The Ties that Bind November 12, 2021

As the holidays approach, it seems natural that family comes to the forefront of our minds.  I lived far away from my family for most of my young adult life.  I now live close enough to see much of my extended family every few years.  When I do, it’s as if no time has passed.

Recently, I spent the weekend with nine of my first cousins, all-female. Initially, there were 15 girls and 6 boys on my mother’s side of the family.  Two of the boys didn’t survive infancy, and two of the girls have died in the last twenty years.  Still, that leaves a lot of us to get together!  From the oldest in the family to the youngest, there are only 18 years.  While that’s a significant age gap for kids, it’s nothing for adults.  We all seem to be of an age when we’re together, and we enjoy doing many fun and downright silly things.  What is most meaningful is that there are no airs or pretenses.  We are real people with real lives.  We share sincerely and honestly with one another, and we find an endless source of love, affirmation, and support.  This makes me wonder how that came to be.

Even though we are a “blended” family, no distinction was ever made in that regard. In fact, most of us didn’t figure out that we only shared a grandmother, not a grandfather, until we were in late elementary school!  My mother’s father married my grandmother after her first husband left her with two small children to raise.  He took those two as his own, entirely and without question.  When his biological children came along, they were loved just the same as those first two.  If that hadn’t been the case, I’m sure we would have felt the difference as we were growing up.

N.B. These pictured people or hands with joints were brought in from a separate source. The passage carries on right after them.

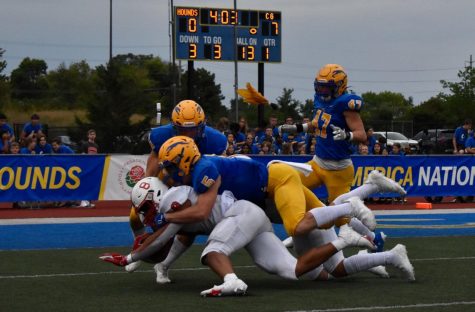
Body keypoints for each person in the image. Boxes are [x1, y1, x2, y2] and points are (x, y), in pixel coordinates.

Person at [102, 178, 412, 296]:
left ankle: (231, 280)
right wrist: (162, 265)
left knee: (216, 251)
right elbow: (179, 237)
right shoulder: (175, 201)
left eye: (145, 206)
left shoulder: (173, 200)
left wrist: (131, 258)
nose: (144, 213)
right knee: (295, 272)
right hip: (251, 219)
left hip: (246, 214)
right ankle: (350, 239)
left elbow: (163, 235)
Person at [151, 136, 405, 280]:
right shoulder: (202, 166)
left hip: (276, 183)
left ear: (186, 160)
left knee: (298, 225)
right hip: (270, 193)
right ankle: (386, 248)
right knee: (329, 269)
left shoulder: (204, 171)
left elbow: (200, 214)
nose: (171, 174)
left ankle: (353, 211)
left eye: (173, 166)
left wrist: (164, 218)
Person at [279, 64, 389, 247]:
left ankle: (373, 237)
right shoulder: (320, 100)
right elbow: (317, 123)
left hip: (338, 169)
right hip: (317, 163)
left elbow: (362, 135)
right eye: (319, 85)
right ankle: (298, 230)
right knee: (291, 184)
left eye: (326, 86)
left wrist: (348, 135)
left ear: (339, 86)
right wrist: (299, 128)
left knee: (339, 218)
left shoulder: (346, 105)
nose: (321, 89)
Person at [126, 99, 227, 274]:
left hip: (193, 182)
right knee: (136, 214)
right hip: (168, 177)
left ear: (202, 125)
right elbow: (152, 170)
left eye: (193, 128)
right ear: (174, 126)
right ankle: (140, 249)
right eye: (183, 129)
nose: (188, 133)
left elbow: (218, 169)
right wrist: (147, 187)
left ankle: (164, 265)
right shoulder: (161, 136)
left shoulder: (215, 141)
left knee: (188, 226)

For us, all we felt was that we were family.  As kids, we loved getting together on major holidays at our grandparents.  The house was small and the yard even smaller, but we loved to be together.  Boys and girls ran wild, played games, and spent time as only kids could do.  Through the years, we watched the older girls fall in love, get married, and start their own families.  Eventually, our grandparents aged out of hosting parties.  The original siblings were grandparents now.  Satellite families emerged, with the four siblings hosting their own holiday events.

By the time I moved back to the area, some of my cousins had long been grandparents themselves.  We began to hold family reunions and to celebrate together major milestone birthdays of our parents.  We gathered for funerals, as well.  Through it all, there was never a sense of strangeness among us.  No awkwardness was felt no matter how many years had elapsed or how much life may have changed us.  We were simply family.

We all know that it isn’t biology that makes a family.  There are too many wonderful blended and adoptive families for biology to be the basis of family.   Then, there are the friends who become family – my chosen family, I call them.  Co-workers who share their personal lives with one another can become family.  What is it that knits a group of people together so tightly that they feel like family?  In my own experience, I have to say that it’s the love, concern, and support we give to one another.  I’d like to say those things are “unconditional,” but that’s not always the case.  It’s more accurate to say that the love, concern, and support are always there despite sometimes being conditional!

As flawed human beings, we are often judgmental and opinionated.  However, with family, when the chips are down, we can rise above those petty reactions and respond with a generosity of spirit that embraces and enfolds, nourishes and supports.  As family, we have a sense of oneness that gives rise to empathy and compassion.  We identify with one another so much that when one of us hurts, we all hurt.

Why is it different for the whole of humanity? Viewed from the highest perspective I can reach, I can see that the whole of creation is one entity.  Within that entity, there are trillions of distinct aspects all contributing to the ONEness.  There are billions of separate cells in my own body working together to create this one expression of human life.  My body cells don’t fight each other – when they do, it’s called autoimmune disease.  When they fight an outside agent, it’s called illness!

The body of humanity as a whole has never understood this.  The history of humanity has been a long tale of conflict and conquest.  We are constantly at odds with one another.  The primary autoimmune disease of society is on full display right now for anyone to see.  Instead of seeing that we are ONE, we are separating into more and more special interest groups.  It’s as if we are anxious and excited to see how special and different from one another we can be.  That would be great if we could recognize and celebrate our differences while still embracing our Oneness.

Instead, we are caught in the seemingly endless and futile human tragedy of separating into “us vs. them?”  Why are we allowing ourselves to be drawn into these conflicts?  It’s because we have forgotten that we are all one family.  We have to learn to live together, or we will all surely die together.  As we approach Thanksgiving, will you hold the vision with me of truly loving your neighbor – even the one halfway around the world who holds a gun and not a turkey leg in his hand?